Mathurin Kersulec le mousse devenu officier


Capture de Fort Louis (à Fort de France) en Martinique, le 20 mars 1794.

Batiment du type diadème, premier vaisseau de Mathurin

Vaisseau du même type que "La Ferme"
Abolition et rétablissement de l'esclavage
Le 29 août 1793, du fait d'une initiative locale, l'esclavage est aboli dans la seule Martinique, avant le 4 février 1794 où l'abolition est décrétée pour tous les territoires français.
Les colons se révoltent, ils sont soutenus par les anglais qui débarquent le 6 février 1794 avec 6000 hommes. Ils submergent rapidement les 900 hommes des forces républicaines, qui se retrouvent assiégés dans Fort-République (Fort de France). La ville est protégée par "la Bienvenue" qui mouille dans la rade et dont les canons empêchent les anglais de prendre la ville d'assaut.
Le 19 mars 1794, après une quarantaine de jours de siège les anglais décident de tenter un coup de force contre le navire, amarré seulement à 50 mètres des côtes.
Ils approchent avec des canots.

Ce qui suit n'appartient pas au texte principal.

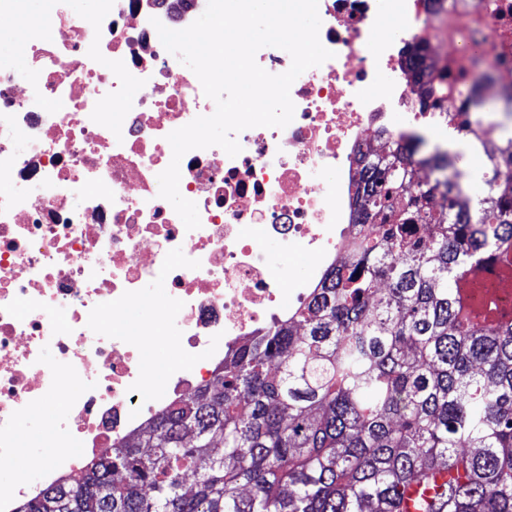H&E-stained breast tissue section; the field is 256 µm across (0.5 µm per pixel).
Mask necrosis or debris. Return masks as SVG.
<instances>
[{"mask_svg": "<svg viewBox=\"0 0 512 512\" xmlns=\"http://www.w3.org/2000/svg\"><path fill=\"white\" fill-rule=\"evenodd\" d=\"M318 0L319 38L333 57L292 84V122L238 134L241 151L212 146L181 159L189 230L159 195L168 134L214 113L192 70L155 29L191 25L207 0H95L72 16L49 0H0V25L23 27L25 71L0 56V512L65 481L212 381L225 353L308 301L350 254L365 165L394 134L460 133L456 112H422L406 71L418 42L440 65L471 64L478 30L487 60L512 79V0ZM305 250L291 278L267 254ZM162 303L161 322L129 324V307ZM175 342L177 362L156 348ZM59 414L42 417L46 402Z\"/></svg>", "mask_w": 512, "mask_h": 512, "instance_id": "necrosis-or-debris-1", "label": "necrosis or debris"}]
</instances>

Ceux-ci sont pris sous un feu nourri de mitraille et de mousqueterie en provenance du fort assiégé mais ils parviennent à monter à bord. Le combat est violent contre ceux qui sont restés à bord: le capitaine, un lieutenant, et 20 hommes restant, dont Mathurin Kersulec qui est blessé lors des combats. Tous les autres marins avaient fuit vers la rive.
Les anglais décident de rapatrier en France leurs prisonniers dont Mathurin Kersulec.

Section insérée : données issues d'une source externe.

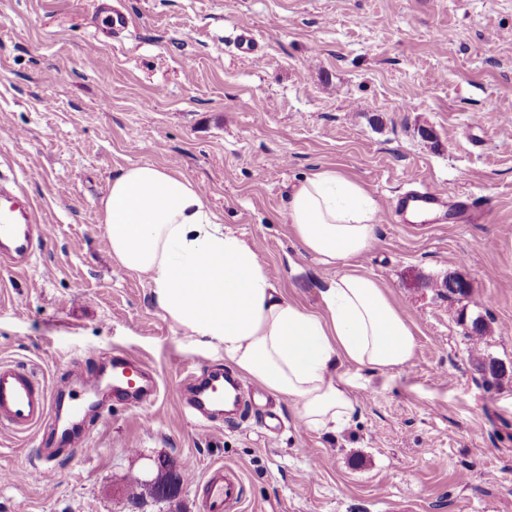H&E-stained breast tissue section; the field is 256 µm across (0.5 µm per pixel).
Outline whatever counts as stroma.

La ville de Fort République n'est maintenant plus protégée et rapidement, 4 jours plus tard, le 23 mars la Martinique tombe aux mains des Anglais. L'esclavage est alors immédiatement rétabli pour longtemps.

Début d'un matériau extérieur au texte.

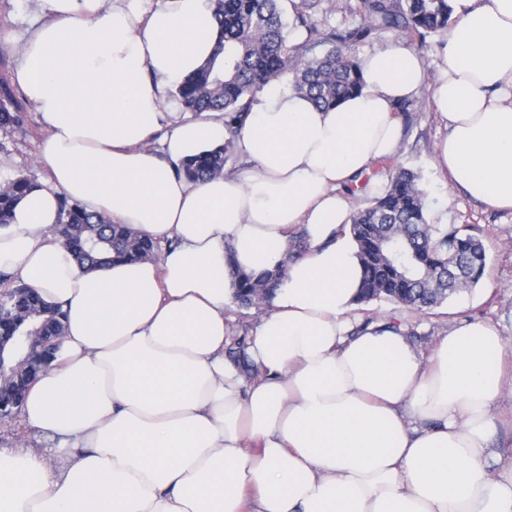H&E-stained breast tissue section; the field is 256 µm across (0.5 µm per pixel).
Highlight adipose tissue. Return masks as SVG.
<instances>
[{
  "mask_svg": "<svg viewBox=\"0 0 512 512\" xmlns=\"http://www.w3.org/2000/svg\"><path fill=\"white\" fill-rule=\"evenodd\" d=\"M14 81L46 128L47 179L0 227V273L61 305L25 423L55 441L0 451V512H512L490 468L506 342L465 322L421 357L397 330L352 332L360 265L343 186L396 154V106L423 84L448 133L437 166L512 210V0H453L440 75L392 43L324 111L279 77L237 136L169 93L212 55V0H35ZM234 138L254 162L204 182L189 156ZM69 200L163 245L159 260L80 268L54 235ZM308 250L289 259L293 229ZM286 266L252 331L259 375L224 348L229 267Z\"/></svg>",
  "mask_w": 512,
  "mask_h": 512,
  "instance_id": "ef3b65f1",
  "label": "adipose tissue"
}]
</instances>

Les Anglais restitueront la Martinique à la France en 1802, à l'occasion d'un éphémère traité de Paix avec la France. Mais l'esclavage, lui, n'y sera aboli que bien plus tard en 1848.

Décret d'abolition de l'esclavage en créole sur la Martinique
Retour en France
À son retour en France qu'il a quitté 4 ans plus tôt, la Révolution a tout changé. Mathurin Kersulec est arrêté à Saint Servan pour avoir servi sur « La Ferme », bâtiment dont, on l'a vu, les officiers avaient trahi la France.
Il demeura en détention jusqu'au 1er novembre 1794. Il est cependant élargi, il est même rappelé au service comme enseigne de vaisseau sur la corvette "l'Arabe".
Le 8 juin 1795 il quitte définitivement la marine et se retira Pont-Aven ou il devient juge de paix.
Sous l'Empire il est nommé adjoint puis maire de la commune, Il a l'honneur, en considération de ses services et de sa droiture, d’être investi des fonctions de juge de paix le 21 février 1802. Il fut confirmé dans ses fonctions de juge de paix le 2 juillet 1823.